● **INSTRUCTION**
Begin at the line below that has "text: (177, 1337) -> (181, 1241), moved" and stop after the line that has "line: (1266, 1343) -> (1162, 1176), added". Please restate only those lines, word for word.

● **DATA UNDER STUDY**
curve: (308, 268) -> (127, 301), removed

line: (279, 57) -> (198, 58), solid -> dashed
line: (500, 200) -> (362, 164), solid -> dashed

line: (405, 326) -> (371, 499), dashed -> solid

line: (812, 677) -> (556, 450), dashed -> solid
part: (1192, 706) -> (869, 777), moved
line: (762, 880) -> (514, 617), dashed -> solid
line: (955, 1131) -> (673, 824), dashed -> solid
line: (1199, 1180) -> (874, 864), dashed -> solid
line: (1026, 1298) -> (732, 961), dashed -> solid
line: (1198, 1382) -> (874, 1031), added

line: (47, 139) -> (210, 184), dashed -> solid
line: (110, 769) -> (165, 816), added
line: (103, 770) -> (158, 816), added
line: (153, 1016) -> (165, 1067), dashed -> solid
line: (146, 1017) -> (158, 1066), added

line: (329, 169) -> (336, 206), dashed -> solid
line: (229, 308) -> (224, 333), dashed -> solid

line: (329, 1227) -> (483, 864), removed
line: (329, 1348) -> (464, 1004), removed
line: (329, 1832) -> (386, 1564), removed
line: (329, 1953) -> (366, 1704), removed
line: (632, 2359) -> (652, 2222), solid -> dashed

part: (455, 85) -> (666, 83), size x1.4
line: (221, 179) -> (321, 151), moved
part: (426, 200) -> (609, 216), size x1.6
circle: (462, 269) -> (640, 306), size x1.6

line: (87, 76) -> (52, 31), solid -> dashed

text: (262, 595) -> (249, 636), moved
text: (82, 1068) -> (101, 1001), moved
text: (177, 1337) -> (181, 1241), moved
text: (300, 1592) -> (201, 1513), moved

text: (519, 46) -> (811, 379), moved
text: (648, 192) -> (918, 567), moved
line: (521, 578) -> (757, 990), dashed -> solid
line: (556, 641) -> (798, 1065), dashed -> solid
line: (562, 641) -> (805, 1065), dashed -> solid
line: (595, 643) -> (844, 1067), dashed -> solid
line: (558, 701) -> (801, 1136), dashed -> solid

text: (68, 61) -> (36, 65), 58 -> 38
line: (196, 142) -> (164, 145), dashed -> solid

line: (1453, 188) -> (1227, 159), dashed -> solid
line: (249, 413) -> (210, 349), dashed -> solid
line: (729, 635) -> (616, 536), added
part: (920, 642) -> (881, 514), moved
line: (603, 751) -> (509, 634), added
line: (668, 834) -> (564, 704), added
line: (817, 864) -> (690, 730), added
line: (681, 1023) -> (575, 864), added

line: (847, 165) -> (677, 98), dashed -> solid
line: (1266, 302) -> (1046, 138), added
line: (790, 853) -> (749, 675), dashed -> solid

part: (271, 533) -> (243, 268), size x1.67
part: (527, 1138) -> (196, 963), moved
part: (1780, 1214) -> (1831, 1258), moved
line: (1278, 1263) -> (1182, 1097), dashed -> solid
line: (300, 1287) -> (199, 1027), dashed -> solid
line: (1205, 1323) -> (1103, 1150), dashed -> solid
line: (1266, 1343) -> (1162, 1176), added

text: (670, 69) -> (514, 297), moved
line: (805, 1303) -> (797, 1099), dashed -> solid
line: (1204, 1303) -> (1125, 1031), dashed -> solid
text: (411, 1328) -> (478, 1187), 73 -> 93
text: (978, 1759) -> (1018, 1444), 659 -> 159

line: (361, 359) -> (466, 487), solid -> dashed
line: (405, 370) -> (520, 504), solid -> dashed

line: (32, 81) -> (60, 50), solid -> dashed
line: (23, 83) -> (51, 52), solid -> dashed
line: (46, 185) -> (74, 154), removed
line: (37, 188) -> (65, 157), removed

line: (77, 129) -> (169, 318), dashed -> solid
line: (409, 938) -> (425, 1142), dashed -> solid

● **EXERCISE RESULT**
text: (177, 1337) -> (181, 1241), moved
text: (300, 1592) -> (201, 1513), moved

text: (519, 46) -> (811, 379), moved
text: (648, 192) -> (918, 567), moved
line: (521, 578) -> (757, 990), dashed -> solid
line: (556, 641) -> (798, 1065), dashed -> solid
line: (562, 641) -> (805, 1065), dashed -> solid
line: (595, 643) -> (844, 1067), dashed -> solid
line: (558, 701) -> (801, 1136), dashed -> solid

text: (68, 61) -> (36, 65), 58 -> 38
line: (196, 142) -> (164, 145), dashed -> solid

line: (1453, 188) -> (1227, 159), dashed -> solid
line: (249, 413) -> (210, 349), dashed -> solid
line: (729, 635) -> (616, 536), added
part: (920, 642) -> (881, 514), moved
line: (603, 751) -> (509, 634), added
line: (668, 834) -> (564, 704), added
line: (817, 864) -> (690, 730), added
line: (681, 1023) -> (575, 864), added

line: (847, 165) -> (677, 98), dashed -> solid
line: (1266, 302) -> (1046, 138), added
line: (790, 853) -> (749, 675), dashed -> solid

part: (271, 533) -> (243, 268), size x1.67
part: (527, 1138) -> (196, 963), moved
part: (1780, 1214) -> (1831, 1258), moved
line: (1278, 1263) -> (1182, 1097), dashed -> solid
line: (300, 1287) -> (199, 1027), dashed -> solid
line: (1205, 1323) -> (1103, 1150), dashed -> solid
line: (1266, 1343) -> (1162, 1176), added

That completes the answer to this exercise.